- **Exercise directions**
All of the data is to be restated word for word.

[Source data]
---
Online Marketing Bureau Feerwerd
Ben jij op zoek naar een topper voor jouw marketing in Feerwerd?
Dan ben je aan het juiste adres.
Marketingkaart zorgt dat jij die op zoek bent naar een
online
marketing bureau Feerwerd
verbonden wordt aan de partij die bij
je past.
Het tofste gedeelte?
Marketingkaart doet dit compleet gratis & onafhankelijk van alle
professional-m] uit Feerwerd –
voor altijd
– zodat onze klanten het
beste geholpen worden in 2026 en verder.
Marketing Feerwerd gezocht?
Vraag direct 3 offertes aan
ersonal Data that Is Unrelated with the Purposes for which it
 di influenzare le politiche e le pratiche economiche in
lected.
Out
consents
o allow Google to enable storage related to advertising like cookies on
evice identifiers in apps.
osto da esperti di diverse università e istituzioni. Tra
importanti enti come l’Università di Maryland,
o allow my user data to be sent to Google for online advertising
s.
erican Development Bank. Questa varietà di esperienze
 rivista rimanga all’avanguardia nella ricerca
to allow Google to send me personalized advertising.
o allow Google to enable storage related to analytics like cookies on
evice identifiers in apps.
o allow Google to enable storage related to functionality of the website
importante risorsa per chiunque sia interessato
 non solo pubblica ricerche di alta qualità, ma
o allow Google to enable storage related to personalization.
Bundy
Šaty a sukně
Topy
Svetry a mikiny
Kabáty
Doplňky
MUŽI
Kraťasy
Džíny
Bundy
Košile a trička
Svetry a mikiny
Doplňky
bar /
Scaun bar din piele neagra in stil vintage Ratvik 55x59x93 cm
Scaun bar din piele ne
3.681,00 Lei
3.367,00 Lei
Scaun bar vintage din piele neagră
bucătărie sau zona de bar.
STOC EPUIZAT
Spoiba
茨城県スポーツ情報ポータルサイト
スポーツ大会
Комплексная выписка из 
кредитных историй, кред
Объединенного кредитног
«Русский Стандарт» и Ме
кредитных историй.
---
- **Answer section**
Online Marketing Bureau Feerwerd
Ben jij op zoek naar een topper voor jouw marketing in Feerwerd?
Dan ben je aan het juiste adres.
Marketingkaart zorgt dat jij die op zoek bent naar een
online
marketing bureau Feerwerd
verbonden wordt aan de partij die bij
je past.
Het tofste gedeelte?
Marketingkaart doet dit compleet gratis & onafhankelijk van alle
professional-m] uit Feerwerd –
voor altijd
– zodat onze klanten het
beste geholpen worden in 2026 en verder.
Marketing Feerwerd gezocht?
Vraag direct 3 offertes aan
ersonal Data that Is Unrelated with the Purposes for which it
 di influenzare le politiche e le pratiche economiche in
lected.
Out
consents
o allow Google to enable storage related to advertising like cookies on
evice identifiers in apps.
osto da esperti di diverse università e istituzioni. Tra
importanti enti come l’Università di Maryland,
o allow my user data to be sent to Google for online advertising
s.
erican Development Bank. Questa varietà di esperienze
 rivista rimanga all’avanguardia nella ricerca
to allow Google to send me personalized advertising.
o allow Google to enable storage related to analytics like cookies on
evice identifiers in apps.
o allow Google to enable storage related to functionality of the website
importante risorsa per chiunque sia interessato
 non solo pubblica ricerche di alta qualità, ma
o allow Google to enable storage related to personalization.
Bundy
Šaty a sukně
Topy
Svetry a mikiny
Kabáty
Doplňky
MUŽI
Kraťasy
Džíny
Bundy
Košile a trička
Svetry a mikiny
Doplňky
bar /
Scaun bar din piele neagra in stil vintage Ratvik 55x59x93 cm
Scaun bar din piele ne
3.681,00 Lei
3.367,00 Lei
Scaun bar vintage din piele neagră
bucătărie sau zona de bar.
STOC EPUIZAT
Spoiba
茨城県スポーツ情報ポータルサイト
スポーツ大会
Комплексная выписка из 
кредитных историй, кред
Объединенного кредитног
«Русский Стандарт» и Ме
кредитных историй.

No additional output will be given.